_Records for the exercise_
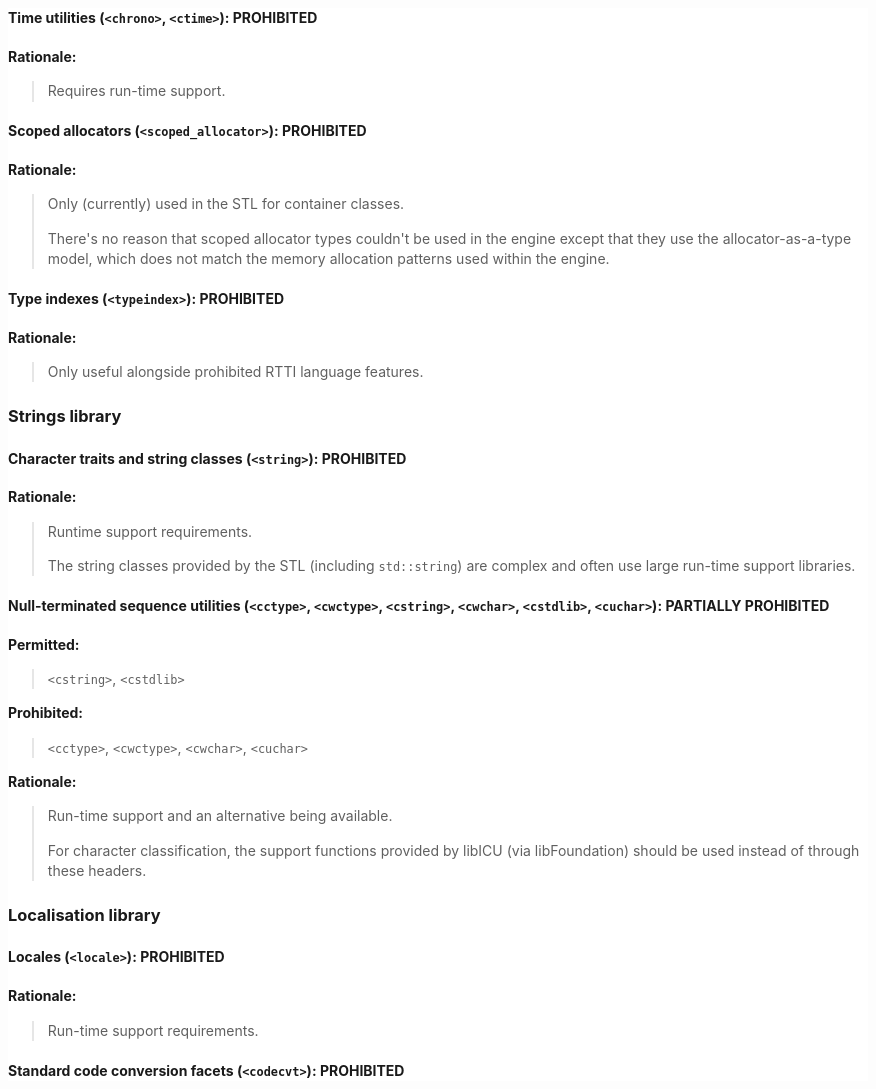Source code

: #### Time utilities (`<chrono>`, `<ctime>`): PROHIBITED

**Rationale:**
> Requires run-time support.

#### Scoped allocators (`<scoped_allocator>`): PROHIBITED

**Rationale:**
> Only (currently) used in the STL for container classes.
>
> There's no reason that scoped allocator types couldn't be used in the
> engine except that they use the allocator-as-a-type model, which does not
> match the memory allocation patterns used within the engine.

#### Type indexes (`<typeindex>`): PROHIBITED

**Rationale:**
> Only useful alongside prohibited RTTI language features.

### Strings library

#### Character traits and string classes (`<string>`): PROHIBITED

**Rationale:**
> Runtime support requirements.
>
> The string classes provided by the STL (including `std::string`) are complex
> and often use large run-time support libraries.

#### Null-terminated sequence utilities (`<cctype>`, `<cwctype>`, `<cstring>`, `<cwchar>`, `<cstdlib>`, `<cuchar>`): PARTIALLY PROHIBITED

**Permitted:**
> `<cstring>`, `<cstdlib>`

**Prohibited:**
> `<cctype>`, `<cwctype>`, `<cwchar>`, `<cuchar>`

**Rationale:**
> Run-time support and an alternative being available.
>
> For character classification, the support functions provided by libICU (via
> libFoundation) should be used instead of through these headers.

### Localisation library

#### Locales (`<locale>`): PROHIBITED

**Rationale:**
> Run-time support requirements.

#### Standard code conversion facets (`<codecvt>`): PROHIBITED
--
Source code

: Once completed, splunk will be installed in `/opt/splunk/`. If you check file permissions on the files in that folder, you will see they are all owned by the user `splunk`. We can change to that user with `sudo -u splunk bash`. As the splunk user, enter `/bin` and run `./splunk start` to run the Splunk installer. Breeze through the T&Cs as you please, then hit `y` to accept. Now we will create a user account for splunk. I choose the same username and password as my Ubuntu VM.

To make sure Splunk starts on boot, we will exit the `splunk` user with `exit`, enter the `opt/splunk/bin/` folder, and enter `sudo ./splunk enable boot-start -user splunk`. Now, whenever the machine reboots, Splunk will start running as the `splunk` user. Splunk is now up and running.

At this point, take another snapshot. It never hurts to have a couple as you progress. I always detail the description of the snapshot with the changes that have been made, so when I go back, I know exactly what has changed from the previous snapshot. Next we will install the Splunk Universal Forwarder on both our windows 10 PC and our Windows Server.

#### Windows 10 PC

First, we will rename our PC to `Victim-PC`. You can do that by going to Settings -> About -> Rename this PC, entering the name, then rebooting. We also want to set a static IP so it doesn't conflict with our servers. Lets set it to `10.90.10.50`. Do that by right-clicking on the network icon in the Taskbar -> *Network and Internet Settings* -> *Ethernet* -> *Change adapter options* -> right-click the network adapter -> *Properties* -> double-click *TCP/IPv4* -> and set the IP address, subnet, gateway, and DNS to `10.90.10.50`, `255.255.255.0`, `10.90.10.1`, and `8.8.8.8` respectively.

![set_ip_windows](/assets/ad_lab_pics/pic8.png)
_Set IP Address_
--
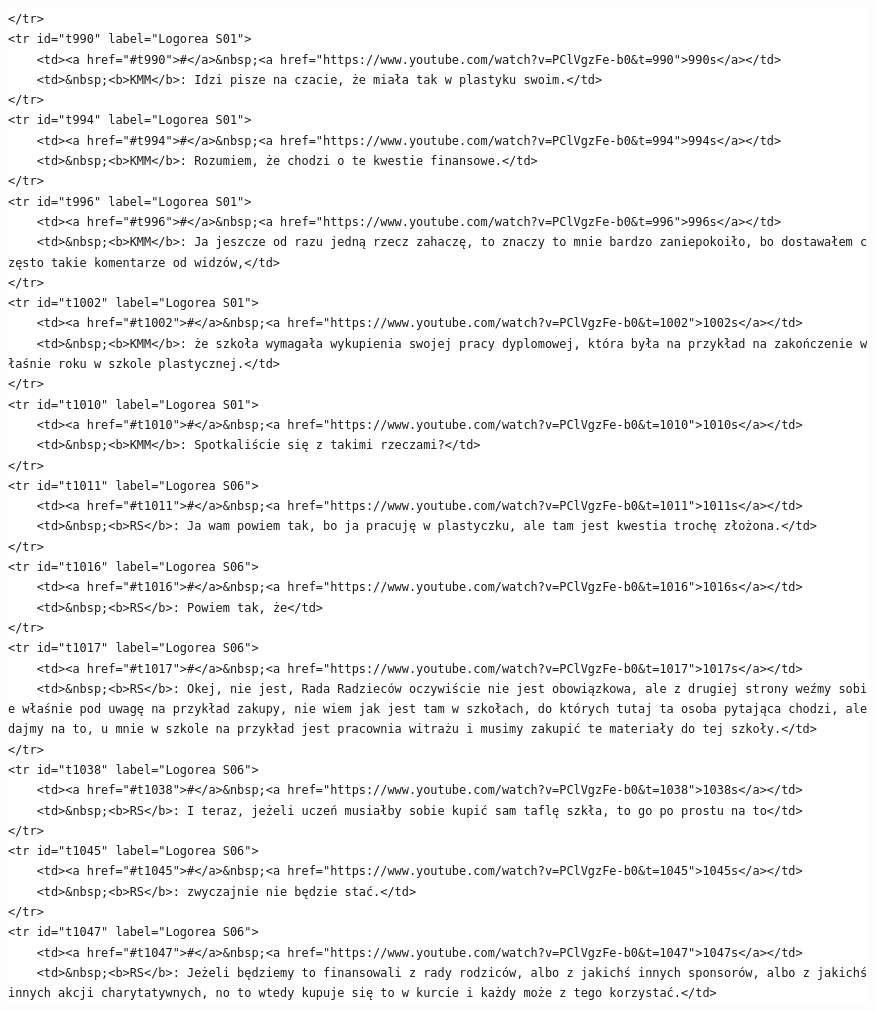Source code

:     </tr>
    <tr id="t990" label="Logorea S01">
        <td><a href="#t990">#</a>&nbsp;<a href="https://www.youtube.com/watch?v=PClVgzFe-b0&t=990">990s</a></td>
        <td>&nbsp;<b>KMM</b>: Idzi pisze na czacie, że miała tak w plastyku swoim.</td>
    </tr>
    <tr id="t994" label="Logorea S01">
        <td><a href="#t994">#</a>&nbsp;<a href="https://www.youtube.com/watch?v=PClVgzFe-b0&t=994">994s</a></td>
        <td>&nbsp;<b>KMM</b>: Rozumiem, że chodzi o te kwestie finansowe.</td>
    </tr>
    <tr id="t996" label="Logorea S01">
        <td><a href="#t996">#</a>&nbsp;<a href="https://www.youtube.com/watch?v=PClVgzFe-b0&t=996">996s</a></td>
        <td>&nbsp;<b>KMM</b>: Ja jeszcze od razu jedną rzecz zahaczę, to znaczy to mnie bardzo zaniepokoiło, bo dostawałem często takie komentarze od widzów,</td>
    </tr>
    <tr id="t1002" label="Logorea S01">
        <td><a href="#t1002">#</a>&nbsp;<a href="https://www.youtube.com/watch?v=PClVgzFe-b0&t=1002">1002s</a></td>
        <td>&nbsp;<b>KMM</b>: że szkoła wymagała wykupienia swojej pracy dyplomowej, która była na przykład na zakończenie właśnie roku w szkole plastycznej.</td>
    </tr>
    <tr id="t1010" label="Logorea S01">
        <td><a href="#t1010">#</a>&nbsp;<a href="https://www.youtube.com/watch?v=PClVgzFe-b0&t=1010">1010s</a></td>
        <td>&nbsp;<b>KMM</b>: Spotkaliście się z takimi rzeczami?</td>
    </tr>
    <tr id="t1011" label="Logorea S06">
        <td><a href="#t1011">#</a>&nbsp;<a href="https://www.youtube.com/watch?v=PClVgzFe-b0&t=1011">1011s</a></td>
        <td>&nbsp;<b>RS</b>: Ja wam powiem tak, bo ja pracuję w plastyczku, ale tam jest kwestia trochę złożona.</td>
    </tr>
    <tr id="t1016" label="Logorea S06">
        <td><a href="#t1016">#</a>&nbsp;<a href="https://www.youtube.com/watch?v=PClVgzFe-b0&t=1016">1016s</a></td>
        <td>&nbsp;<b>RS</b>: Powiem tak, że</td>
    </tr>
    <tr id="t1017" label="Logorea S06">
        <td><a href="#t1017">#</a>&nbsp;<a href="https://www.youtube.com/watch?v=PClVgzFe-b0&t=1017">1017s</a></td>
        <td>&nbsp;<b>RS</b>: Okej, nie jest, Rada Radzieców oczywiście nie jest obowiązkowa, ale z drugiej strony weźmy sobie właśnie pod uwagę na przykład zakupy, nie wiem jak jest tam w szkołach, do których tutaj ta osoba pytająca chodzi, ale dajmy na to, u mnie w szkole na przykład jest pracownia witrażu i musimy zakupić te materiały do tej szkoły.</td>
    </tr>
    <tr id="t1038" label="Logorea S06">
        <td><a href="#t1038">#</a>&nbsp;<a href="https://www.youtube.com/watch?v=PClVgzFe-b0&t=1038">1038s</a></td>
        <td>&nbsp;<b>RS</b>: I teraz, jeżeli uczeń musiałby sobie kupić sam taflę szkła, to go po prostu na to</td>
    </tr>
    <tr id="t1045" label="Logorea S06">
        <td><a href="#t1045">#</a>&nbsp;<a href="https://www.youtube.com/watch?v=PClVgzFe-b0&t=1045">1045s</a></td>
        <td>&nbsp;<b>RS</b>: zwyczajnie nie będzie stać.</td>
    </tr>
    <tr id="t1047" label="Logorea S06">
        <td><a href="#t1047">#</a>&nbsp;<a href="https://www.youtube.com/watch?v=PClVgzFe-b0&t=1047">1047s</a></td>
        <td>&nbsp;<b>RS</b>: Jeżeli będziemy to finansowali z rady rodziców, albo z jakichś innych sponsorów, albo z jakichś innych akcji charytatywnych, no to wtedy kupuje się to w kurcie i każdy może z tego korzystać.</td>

_Task statement_
Please quote from the data everything from the line containing "#### Null-terminated sequence" down to the line containing "#### Standard code", both of those lines included.

_Exercise output_
#### Null-terminated sequence utilities (`<cctype>`, `<cwctype>`, `<cstring>`, `<cwchar>`, `<cstdlib>`, `<cuchar>`): PARTIALLY PROHIBITED

**Permitted:**
> `<cstring>`, `<cstdlib>`

**Prohibited:**
> `<cctype>`, `<cwctype>`, `<cwchar>`, `<cuchar>`

**Rationale:**
> Run-time support and an alternative being available.
>
> For character classification, the support functions provided by libICU (via
> libFoundation) should be used instead of through these headers.

### Localisation library

#### Locales (`<locale>`): PROHIBITED

**Rationale:**
> Run-time support requirements.

#### Standard code conversion facets (`<codecvt>`): PROHIBITED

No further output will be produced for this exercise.